Joplin, Missouri, tornado: Warnings pale in season of violent twisters
Residents of Joplin, Missouri, had about 20 minutes of warning before a tornado strike Sunday. But this spring, early warnings have not been enough to prevent high death tolls from tornadoes.
Mike Stone/AP
A tornado that claimed at least 89 lives in Joplin, Missouri, on Sunday is part of a disturbing pattern in a spring of violent weather.
A series of tornado outbreaks in April and May have now killed more than 400 Americans. Officials in Joplin, which is still reeling from the tornado, say sirens went off about 20 minutes before the twister hit, but given the fluid situation on the ground, it's still not possible to know why so many people died.
On average, tornado deaths in the United States have gone from 8 per 1 million people in 1925 to 0.11 per 1 million people today – a trend largely attributed to early-warning systems fed by advanced meteorology and the introduction of Doppler radar.
Yet the stunning death tolls from tornadoes this spring raise new questions about government subsidies for storm shelters, the psychology of warning response, the possibility of limited tornado evacuations, and the argument that tornado warning and response should be considered a national security issue.
"As big as these events have been, people are putting politics aside and asking questions they weren't willing to ask a year ago," says Kevin Simmons, an economist at Austin College in Sherman, Texas, who has studied tornado casualty tolls. "After the Oklahoma City tornado in 1999, we were horrified by 36 people dying. We're now talking about hundreds."
The sheer power of the storm systems, which have been produced by unusual jet-stream dips bringing strong cold fronts into the Midwest and South, is the main factor in the death toll, researchers say. April saw a record-breaking 600 tornadoes spawn across the US, many of them powerful enough to crush houses and malls. Researchers have to go back to a massive 1974 tornado outbreak and then back to the 1930s to find storms of similar magnitude and impact.
"When an F4 or F5 tornado hits, there's not much you can do to change the outcome," Alabama Gov. Robert Bentley (R) said in April.
Yet researchers studying this spring's events are finding weaknesses in the overall ability of Americans to stay informed about looming tornadoes.

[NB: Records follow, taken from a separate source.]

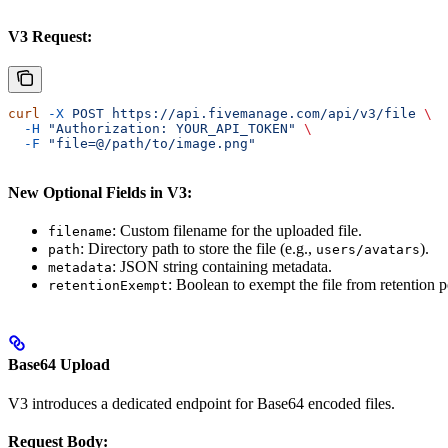
V3 Request:
curl
 -X
 POST
 https://api.fivemanage.com/api/v3/file
 \
  -H
 "Authorization: YOUR_API_TOKEN"
 \
  -F
 "file=@/path/to/image.png"
New Optional Fields in V3:
: Custom filename for the uploaded file.
filename
: Directory path to store the file (e.g.,
).
path
users/avatars
: JSON string containing metadata.
metadata
: Boolean to exempt the file from retention p
retentionExempt
Base64 Upload
V3 introduces a dedicated endpoint for Base64 encoded files.
Request Body:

Widespread power outages ahead of the Alabama tornadoes last month probably prevented many victims from getting TV and radio warnings, says Mike Smith, author of "Warnings: The True Story of How Science Tamed the Weather." That raises a national security question, he says, about electric deregulation and its effect on the ability of utilities to restore power quickly.
"There's excellent evidence that many, many people did not get the warning in Alabama," says Mr. Smith, vice president of AccuWeather Enterprise Solutions, in Wichita, Kan. "I talked to person after person who told me, 'Thank goodness someone is paying attention to the power outage.' "
Bob Drost, a researcher at Michigan State University's Geocognition Research Laboratory, found in a study last year that personal experience with damaging storms is a major factor in determining how people respond to tornado warnings. "It’s comparable to biting into an apple with a worm in it," he told the university's news service last year. "Eating part of a worm will affect how you decide about eating apples for the rest of your life."
But the tornado warning system – and how it's applied by states and municipalities – may also be playing a role in affecting those attitudes. Smith calls it the "crying wolf" phenomenon. On Sunday, for example, tornado sirens went off in Lawrence, Kan., even though the area was outside the National Weather Service's tornado warning report. About three-fourths of all tornado sirens are false alarms, according to a National Weather Service study.
"It's important that we cut down the false alarm rate," Smith says. "We are inadvertently training people to not react when the sirens go off."
As happened in Joplin on Sunday, forecasters are now able to give people a 20-minute warning of a tornado strike. Researchers believe that the 20-minute mark is the "flattening-out point" for a warning's effectiveness, because longer lead times don't appear to have an appreciable impact on casualty tolls.
Still, a new generation of weather radars – being tested by the National Oceanic and Atmospheric Administration's National Severe Storms Laboratory in Norman, Okla. – offers the possibility of forecasting a tornado strike perhaps an hour ahead.
Such a breakthrough is already sparking debate about the possibility of ordering limited evacuations ahead of a tornado. Especially in populated areas like the places hit in Alabama and Missouri, such evacuations could probably save lives. But ordering people out of their homes to try to outrun an unpredictable tornado raises a whole array of questions about liability and safety trade-offs.
Policymakers are also likely to begin discussing government subsidies to help Americans in storm-prone areas, like the so-called Dixie Alley, build storm shelters. That entails a complex risk-reward analysis, including putting a price on human lives.
When considering human health subsidies, the government normally determines that a price of between $5 million and $10 million is worthwhile to save a single human life. As for the Alabama tornadoes last month, the government would have had to spend close to $30 million in tornado shelter subsidies per life saved, says Mr. Simmons at Austin College.